Kota Kinabalu: Marine Police have introduced three new measures on Sabah waters to ensure that the Movement Control Order (MCO), in operation since March 18, is effective.

Sabah Region Four Marine Commander ACP Mohamad Pajeri Ali said they involve blocking fishing vessels from Phillipines and Indonesia, banning the entry of fishing boats from Indonesia into Sabah waters and the entry of vessels from Hong Kong which brought live fish.

“This enforcement has been in place since the MCO was issued where Marine Police Force carried out orders by conducting 14 sea checkpoints located in seven key areas such as Labuan, Kota Kinabalu, Kudat, Sandakan, Lahad Datu, Semporna and Tawau.

“So far, one fishing vessel was prevented from entering Sandakan while six others, four in Sandakan and two in Tawau, have also been prevented.

“However, due to documentation issues that need to be resolved with certain departments, the six vessels are still in the state.

“Once the documentation is completed they will be directed to exit the state immediately,” he told a press conference near Pulau Gaya on Saturday.

“During the MCO period, the Marine deployed and directed 22 boat patrols to carry out Op Covid-19 with 320 officers and personnel across Sabah,” he said

For the first two weeks, the compliance of the maritime community was difficult because most of the movement from island to the mainland was unscheduled.

“But after the National Security Council (MKN) issued a guideline that was immediately enforced, the public appeared to understand and abide by the order as directed in the new guideline,” he said.

According to him, there are 197 islands throughout Sabah, of which 50 are inhabited.

“In Kota Kinabalu only two islands are inhabited, Gaya Island and Sepanggar island, but along the east coast such as Semporna there are too many inhabited islands.

“However, Marine police will always do their best to ensure that the maritime community comply with the law under the MCO,” he said.

Asked why the maritime community still go out, Mohamad Pajeri said it was mostly to make a living.

“Not everyone has the money, some live from hand to mouth.

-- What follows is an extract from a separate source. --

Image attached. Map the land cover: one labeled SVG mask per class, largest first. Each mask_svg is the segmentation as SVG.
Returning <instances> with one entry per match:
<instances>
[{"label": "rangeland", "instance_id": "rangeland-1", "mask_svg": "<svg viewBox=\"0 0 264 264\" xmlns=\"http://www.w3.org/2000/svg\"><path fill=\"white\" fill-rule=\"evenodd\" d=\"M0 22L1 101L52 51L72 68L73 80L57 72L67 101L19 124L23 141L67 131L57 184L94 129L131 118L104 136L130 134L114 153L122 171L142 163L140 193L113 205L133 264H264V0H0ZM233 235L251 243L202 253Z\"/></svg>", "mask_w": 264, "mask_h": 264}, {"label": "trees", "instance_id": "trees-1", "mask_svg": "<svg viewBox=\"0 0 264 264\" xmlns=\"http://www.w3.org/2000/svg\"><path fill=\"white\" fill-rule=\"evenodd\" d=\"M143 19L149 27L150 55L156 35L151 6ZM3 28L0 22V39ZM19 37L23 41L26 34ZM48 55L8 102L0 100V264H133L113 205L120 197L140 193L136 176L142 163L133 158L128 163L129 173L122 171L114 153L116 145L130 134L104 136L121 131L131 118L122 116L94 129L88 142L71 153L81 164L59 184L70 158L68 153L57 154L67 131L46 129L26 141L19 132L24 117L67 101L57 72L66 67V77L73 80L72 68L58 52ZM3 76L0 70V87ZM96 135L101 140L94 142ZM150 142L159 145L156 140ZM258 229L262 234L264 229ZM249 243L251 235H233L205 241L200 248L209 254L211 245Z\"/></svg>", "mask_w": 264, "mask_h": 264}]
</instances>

They are living on a daily catch, which is their main source of sustenance.

“But for some residents of Gaya Island for example, there is a mini market on the island and food is also sent to the island on a regular basis, so no problem.

In addition to enforcing the MCO, Marine police also focus on cross-border crimes such as illegal immigrant (Pati) entry.

On March 26, eight men were arrested after they went out to sea for leisure fishing in Kudat, they were detained after they refused to adhere to the Marine instructions to go home.